Hurd’s camaraderie with Ellison could be instrumental in Oracle’s quest to steal business from HP.

But because the men are two of the technology world’s biggest celebrities, if they don’t hit it off as boss and subordinate as well as they have as buddies, it could create more drama to the soap opera surrounding Hurd’s stunning downfall at HP.

“Marriages that seem to be made in heaven don’t always end up that way,” said Kenneth Freeman, dean of Boston University’s School of Management. “There’s a close relationship between Ellison and Hurd, but sometimes when you go from being conversant across party lines to going into the same family, the same company, things can change.”

Hurd will have plenty of room to maneuver, as head of Oracle’s global sales, consulting, marketing and technical support divisions, “but he has to remember that at the end of the day the CEO of Oracle is Larry Ellison,” Freeman said.

Oracle declined to make Hurd and Ellison available for interviews.

Ellison and Hurd have grown close in Hurd’s five years in Silicon Valley, working as partners to make sure HP’s computers run smoothly with Oracle’s software.

They’ve also bonded over their love of tennis. Hurd was a collegiate athlete, and Ellison practices with pros and even bought a tennis tournament last year to keep it from moving out of the U.S.

Ellison’s decision to bring Hurd aboard at Oracle is fraying a quarter-century alliance between the two companies, one already rocky since Oracle started competing with HP by selling computer servers with Oracle’s $7.4 billion purchase of Sun Microsystems last year.

HP sued Hurd in a California court on Tuesday, a day after he joined Oracle. HP argues that Hurd won’t be able to do his job at Oracle without spilling HP’s trade secrets.

Although courts in California typically side with workers who want to take their skills to rival companies, Hurd’s intimate knowledge of HP’s businesses, and his severance package from HP that could top $40 million, could work against him.

Still, it’s unlikely that HP would succeed beyond delaying Hurd’s employment by a few months, to allow the information that Hurd possesses to become dated, said Linda Stevens, an attorney with Schiff Hardin LLP who specializes in trade secret disputes.

Oracle plans to pay Hurd an annual salary of $950,000 and offer a bonus targeted at $5 million in the current fiscal year. Hurd will also be awarded stock options totaling 10 million shares initially and another 5 million shares each year for the next five years.

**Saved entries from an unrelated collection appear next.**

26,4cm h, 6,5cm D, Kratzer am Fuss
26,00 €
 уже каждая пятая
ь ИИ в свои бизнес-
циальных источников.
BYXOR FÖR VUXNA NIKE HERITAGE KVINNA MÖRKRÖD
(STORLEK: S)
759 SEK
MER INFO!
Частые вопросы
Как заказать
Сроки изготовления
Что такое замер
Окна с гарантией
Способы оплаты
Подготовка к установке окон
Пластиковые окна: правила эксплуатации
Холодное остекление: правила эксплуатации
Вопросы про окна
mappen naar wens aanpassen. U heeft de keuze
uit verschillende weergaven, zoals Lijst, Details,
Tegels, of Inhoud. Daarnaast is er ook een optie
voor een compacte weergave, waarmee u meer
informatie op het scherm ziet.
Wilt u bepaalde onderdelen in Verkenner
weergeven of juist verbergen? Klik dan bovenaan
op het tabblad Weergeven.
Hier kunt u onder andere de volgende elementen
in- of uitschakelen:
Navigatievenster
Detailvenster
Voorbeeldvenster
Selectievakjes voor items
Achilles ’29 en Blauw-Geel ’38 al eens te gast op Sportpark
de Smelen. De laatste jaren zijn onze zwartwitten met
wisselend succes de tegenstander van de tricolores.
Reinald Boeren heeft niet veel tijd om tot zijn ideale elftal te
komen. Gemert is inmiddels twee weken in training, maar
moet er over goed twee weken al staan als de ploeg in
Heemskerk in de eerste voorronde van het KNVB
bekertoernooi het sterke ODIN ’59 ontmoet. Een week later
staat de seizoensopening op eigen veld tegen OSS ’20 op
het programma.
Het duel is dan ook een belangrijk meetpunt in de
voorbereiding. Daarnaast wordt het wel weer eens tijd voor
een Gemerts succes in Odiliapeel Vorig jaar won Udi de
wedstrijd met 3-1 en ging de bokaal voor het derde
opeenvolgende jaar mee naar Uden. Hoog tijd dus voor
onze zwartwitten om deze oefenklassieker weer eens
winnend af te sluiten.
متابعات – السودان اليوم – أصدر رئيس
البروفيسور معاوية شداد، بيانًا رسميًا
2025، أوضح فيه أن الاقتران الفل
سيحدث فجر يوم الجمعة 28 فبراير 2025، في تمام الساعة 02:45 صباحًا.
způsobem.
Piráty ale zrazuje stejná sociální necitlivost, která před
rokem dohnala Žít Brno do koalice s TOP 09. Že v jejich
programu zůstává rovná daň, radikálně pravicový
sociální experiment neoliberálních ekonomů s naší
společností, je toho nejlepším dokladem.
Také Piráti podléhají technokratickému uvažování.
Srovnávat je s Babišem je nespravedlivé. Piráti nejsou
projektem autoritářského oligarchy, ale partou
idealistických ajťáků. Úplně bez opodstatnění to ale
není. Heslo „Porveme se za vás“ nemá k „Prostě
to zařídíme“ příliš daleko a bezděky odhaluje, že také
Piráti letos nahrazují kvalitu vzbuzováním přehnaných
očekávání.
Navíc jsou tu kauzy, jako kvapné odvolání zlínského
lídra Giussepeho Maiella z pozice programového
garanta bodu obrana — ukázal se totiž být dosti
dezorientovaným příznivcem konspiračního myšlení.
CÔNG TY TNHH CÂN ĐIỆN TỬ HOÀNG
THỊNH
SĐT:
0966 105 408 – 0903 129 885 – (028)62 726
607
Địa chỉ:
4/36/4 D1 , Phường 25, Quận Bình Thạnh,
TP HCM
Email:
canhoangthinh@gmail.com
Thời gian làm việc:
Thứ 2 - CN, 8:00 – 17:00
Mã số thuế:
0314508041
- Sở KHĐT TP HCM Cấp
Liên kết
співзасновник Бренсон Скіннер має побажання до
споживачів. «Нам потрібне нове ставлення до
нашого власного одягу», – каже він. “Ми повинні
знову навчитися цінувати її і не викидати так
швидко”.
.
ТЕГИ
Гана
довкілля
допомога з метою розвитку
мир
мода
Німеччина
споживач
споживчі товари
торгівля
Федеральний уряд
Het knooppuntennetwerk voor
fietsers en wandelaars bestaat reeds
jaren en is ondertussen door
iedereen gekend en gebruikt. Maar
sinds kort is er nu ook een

Hurd is an operations expert who relentlessly cuts costs _ including some 50,000 jobs in his time atop HP. He also shuns the spotlight and, until last month, managed to stay out of the Silicon Valley gossip mill.

By contrast, Ellison thrives on living on the edge, racing sailboats and insulting rivals in public. He invites controversy and loudly came to Hurd’s defense, calling the HP board’s decision to shove aside Hurd the worst personnel decision since Apple Inc. forced out another of Ellison’s close friends, Steve Jobs, 25 years ago.

(In a show of Ellison’s loyalty, in 1997 he floated the idea of buying Apple so that Jobs could run it again. Jobs later returned as CEO, without Ellison needing to buy the company, to rescue Apple from an ugly slump.)

Ellison may go easier on Hurd than his past deputies because the two already have a close relationship and because Ellison _ the world’s sixth-richest man with a fortune of $28 billion, according to Forbes magazine _ has much of his wealth tied up in Oracle stock.

That gives Ellison incentive not to alienate an executive he may be grooming as a replacement.

___

AP Technology Writer Michael Liedtke in San Francisco contributed to this report.